* [What you need to do] Filter the entries for the string "MIED". Copy each line that has it.

* [Input records]
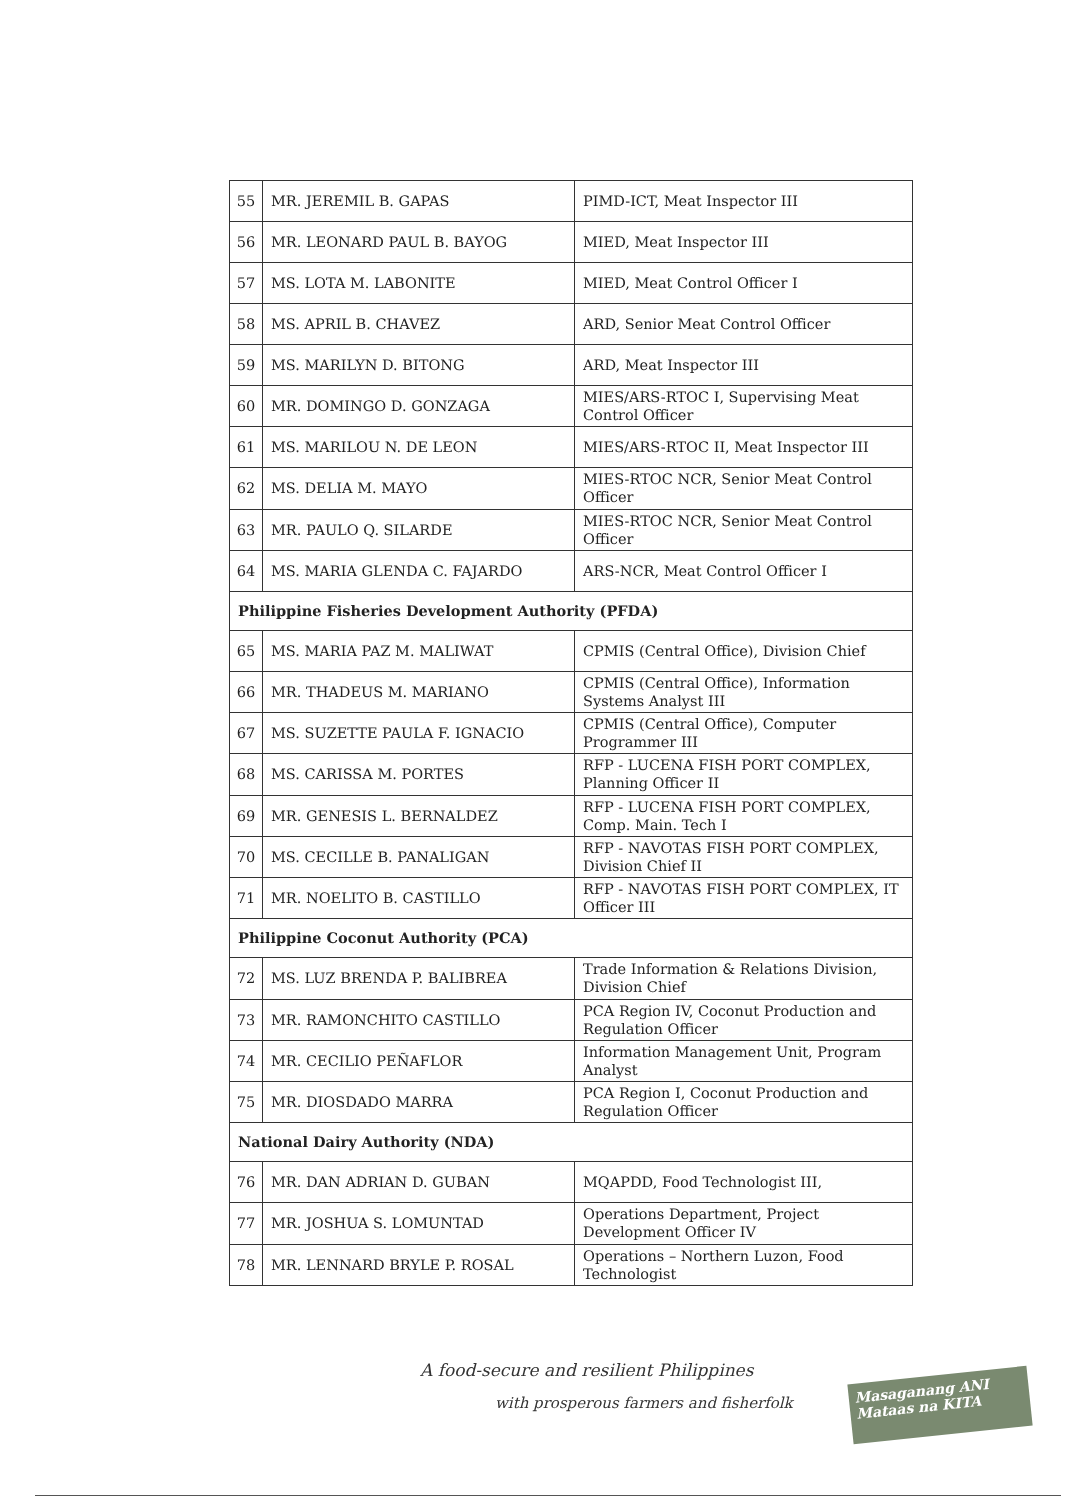| 55 | MR. JEREMIL B. GAPAS | PIMD-ICT, Meat Inspector III |
| 56 | MR. LEONARD PAUL B. BAYOG | MIED, Meat Inspector III |
| 57 | MS. LOTA M. LABONITE | MIED, Meat Control Officer I |
| 58 | MS. APRIL B. CHAVEZ | ARD, Senior Meat Control Officer |
| 59 | MS. MARILYN D. BITONG | ARD, Meat Inspector III |
| 60 | MR. DOMINGO D. GONZAGA | MIES/ARS-RTOC I, Supervising Meat Control Officer |
| 61 | MS. MARILOU N. DE LEON | MIES/ARS-RTOC II, Meat Inspector III |
| 62 | MS. DELIA M. MAYO | MIES-RTOC NCR, Senior Meat Control Officer |
| 63 | MR. PAULO Q. SILARDE | MIES-RTOC NCR, Senior Meat Control Officer |
| 64 | MS. MARIA GLENDA C. FAJARDO | ARS-NCR, Meat Control Officer I |
| Philippine Fisheries Development Authority (PFDA) | | |
| 65 | MS. MARIA PAZ M. MALIWAT | CPMIS (Central Office), Division Chief |
| 66 | MR. THADEUS M. MARIANO | CPMIS (Central Office), Information Systems Analyst III |
| 67 | MS. SUZETTE PAULA F. IGNACIO | CPMIS (Central Office), Computer Programmer III |
| 68 | MS. CARISSA M. PORTES | RFP - LUCENA FISH PORT COMPLEX, Planning Officer II |
| 69 | MR. GENESIS L. BERNALDEZ | RFP - LUCENA FISH PORT COMPLEX, Comp. Main. Tech I |
| 70 | MS. CECILLE B. PANALIGAN | RFP - NAVOTAS FISH PORT COMPLEX, Division Chief II |
| 71 | MR. NOELITO B. CASTILLO | RFP - NAVOTAS FISH PORT COMPLEX, IT Officer III |
| Philippine Coconut Authority (PCA) | | |
| 72 | MS. LUZ BRENDA P. BALIBREA | Trade Information & Relations Division, Division Chief |
| 73 | MR. RAMONCHITO CASTILLO | PCA Region IV, Coconut Production and Regulation Officer |
| 74 | MR. CECILIO PEÑAFLOR | Information Management Unit, Program Analyst |
| 75 | MR. DIOSDADO MARRA | PCA Region I, Coconut Production and Regulation Officer |
| National Dairy Authority (NDA) | | |
| 76 | MR. DAN ADRIAN D. GUBAN | MQAPDD, Food Technologist III, |
| 77 | MR. JOSHUA S. LOMUNTAD | Operations Department, Project Development Officer IV |
| 78 | MR. LENNARD BRYLE P. ROSAL | Operations – Northern Luzon, Food Technologist |
A food-secure and resilient Philippines
with prosperous farmers and fisherfolk
Masaganang ANI
Mataas na KITA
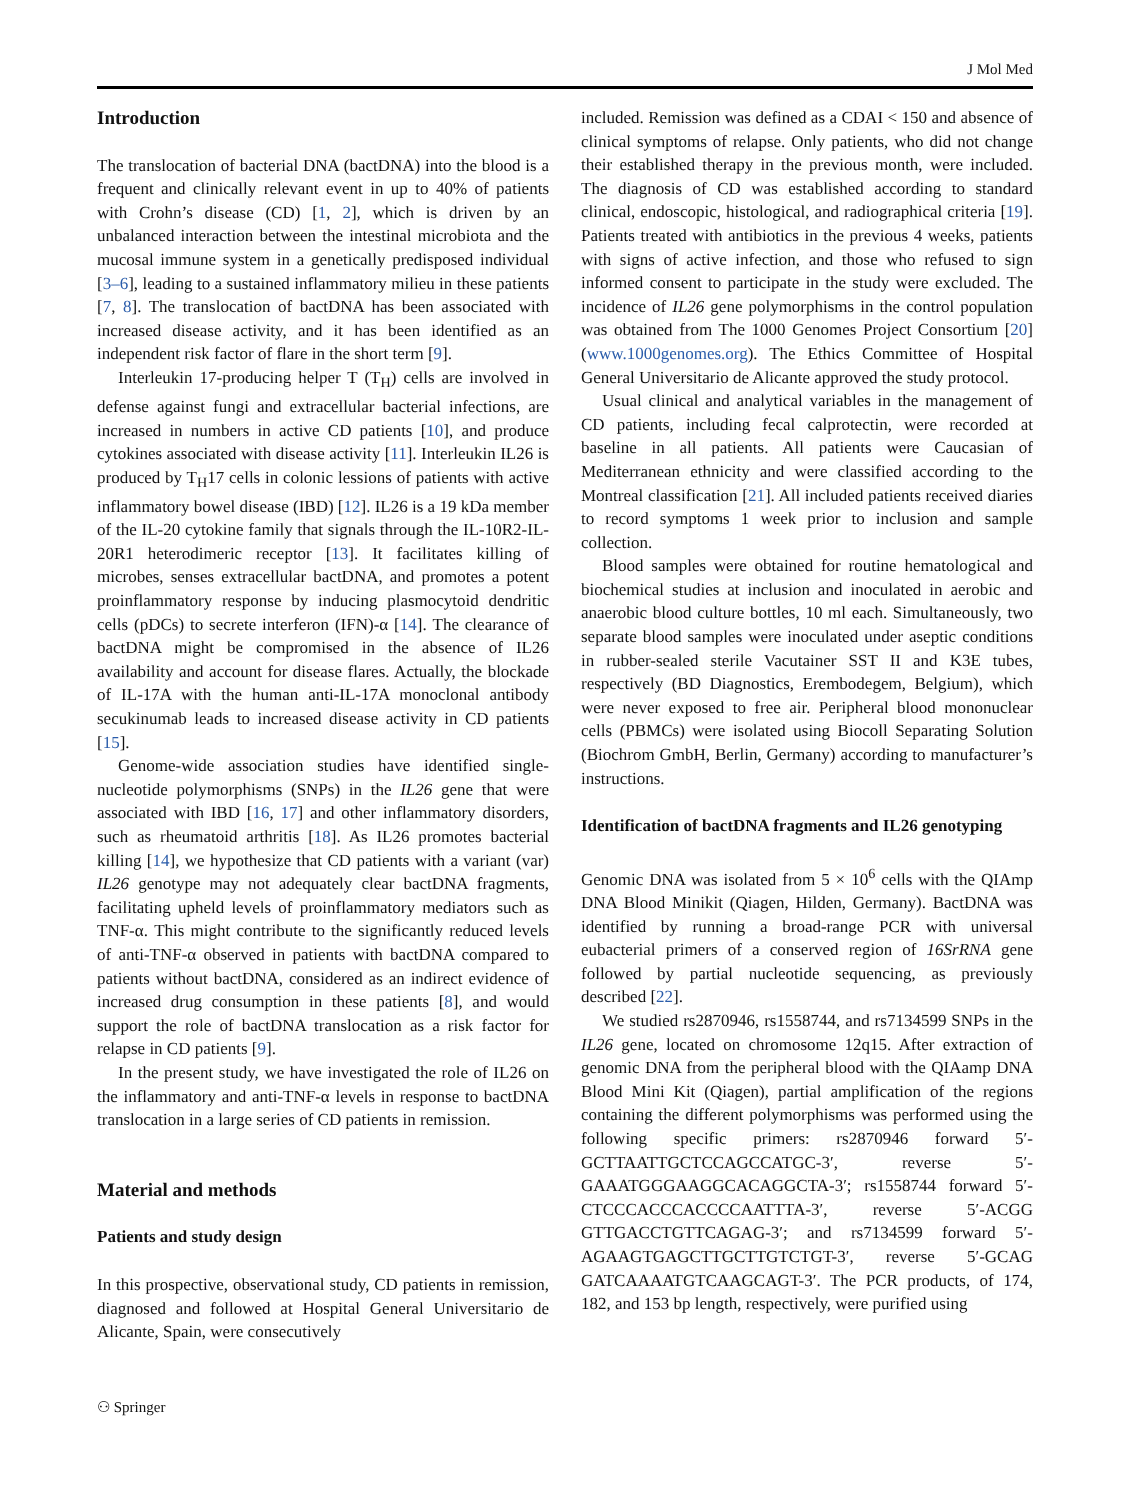J Mol Med
Introduction
The translocation of bacterial DNA (bactDNA) into the blood is a frequent and clinically relevant event in up to 40% of patients with Crohn’s disease (CD) [1, 2], which is driven by an unbalanced interaction between the intestinal microbiota and the mucosal immune system in a genetically predisposed individual [3–6], leading to a sustained inflammatory milieu in these patients [7, 8]. The translocation of bactDNA has been associated with increased disease activity, and it has been identified as an independent risk factor of flare in the short term [9].
Interleukin 17-producing helper T (T<sub>H</sub>) cells are involved in defense against fungi and extracellular bacterial infections, are increased in numbers in active CD patients [10], and produce cytokines associated with disease activity [11]. Interleukin IL26 is produced by T<sub>H</sub>17 cells in colonic lessions of patients with active inflammatory bowel disease (IBD) [12]. IL26 is a 19 kDa member of the IL-20 cytokine family that signals through the IL-10R2-IL-20R1 heterodimeric receptor [13]. It facilitates killing of microbes, senses extracellular bactDNA, and promotes a potent proinflammatory response by inducing plasmocytoid dendritic cells (pDCs) to secrete interferon (IFN)-α [14]. The clearance of bactDNA might be compromised in the absence of IL26 availability and account for disease flares. Actually, the blockade of IL-17A with the human anti-IL-17A monoclonal antibody secukinumab leads to increased disease activity in CD patients [15].
Genome-wide association studies have identified single-nucleotide polymorphisms (SNPs) in the IL26 gene that were associated with IBD [16, 17] and other inflammatory disorders, such as rheumatoid arthritis [18]. As IL26 promotes bacterial killing [14], we hypothesize that CD patients with a variant (var) IL26 genotype may not adequately clear bactDNA fragments, facilitating upheld levels of proinflammatory mediators such as TNF-α. This might contribute to the significantly reduced levels of anti-TNF-α observed in patients with bactDNA compared to patients without bactDNA, considered as an indirect evidence of increased drug consumption in these patients [8], and would support the role of bactDNA translocation as a risk factor for relapse in CD patients [9].
In the present study, we have investigated the role of IL26 on the inflammatory and anti-TNF-α levels in response to bactDNA translocation in a large series of CD patients in remission.
Material and methods
Patients and study design
In this prospective, observational study, CD patients in remission, diagnosed and followed at Hospital General Universitario de Alicante, Spain, were consecutively
included. Remission was defined as a CDAI < 150 and absence of clinical symptoms of relapse. Only patients, who did not change their established therapy in the previous month, were included. The diagnosis of CD was established according to standard clinical, endoscopic, histological, and radiographical criteria [19]. Patients treated with antibiotics in the previous 4 weeks, patients with signs of active infection, and those who refused to sign informed consent to participate in the study were excluded. The incidence of IL26 gene polymorphisms in the control population was obtained from The 1000 Genomes Project Consortium [20] (www.1000genomes.org). The Ethics Committee of Hospital General Universitario de Alicante approved the study protocol.
Usual clinical and analytical variables in the management of CD patients, including fecal calprotectin, were recorded at baseline in all patients. All patients were Caucasian of Mediterranean ethnicity and were classified according to the Montreal classification [21]. All included patients received diaries to record symptoms 1 week prior to inclusion and sample collection.
Blood samples were obtained for routine hematological and biochemical studies at inclusion and inoculated in aerobic and anaerobic blood culture bottles, 10 ml each. Simultaneously, two separate blood samples were inoculated under aseptic conditions in rubber-sealed sterile Vacutainer SST II and K3E tubes, respectively (BD Diagnostics, Erembodegem, Belgium), which were never exposed to free air. Peripheral blood mononuclear cells (PBMCs) were isolated using Biocoll Separating Solution (Biochrom GmbH, Berlin, Germany) according to manufacturer’s instructions.
Identification of bactDNA fragments and IL26 genotyping
Genomic DNA was isolated from 5 × 10<sup>6</sup> cells with the QIAmp DNA Blood Minikit (Qiagen, Hilden, Germany). BactDNA was identified by running a broad-range PCR with universal eubacterial primers of a conserved region of 16SrRNA gene followed by partial nucleotide sequencing, as previously described [22].
We studied rs2870946, rs1558744, and rs7134599 SNPs in the IL26 gene, located on chromosome 12q15. After extraction of genomic DNA from the peripheral blood with the QIAamp DNA Blood Mini Kit (Qiagen), partial amplification of the regions containing the different polymorphisms was performed using the following specific primers: rs2870946 forward 5′-GCTTAATTGCTCCAGCCATGC-3′, reverse 5′-GAAATGGGAAGGCACAGGCTA-3′; rs1558744 forward 5′-CTCCCACCCACCCCAATTTA-3′, reverse 5′-ACGG GTTGACCTGTTCAGAG-3′; and rs7134599 forward 5′-AGAAGTGAGCTTGCTTGTCTGT-3′, reverse 5′-GCAG GATCAAAATGTCAAGCAGT-3′. The PCR products, of 174, 182, and 153 bp length, respectively, were purified using
⚇ Springer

* [Answer to this problem]
| 56 | MR. LEONARD PAUL B. BAYOG | MIED, Meat Inspector III |
| 57 | MS. LOTA M. LABONITE | MIED, Meat Control Officer I |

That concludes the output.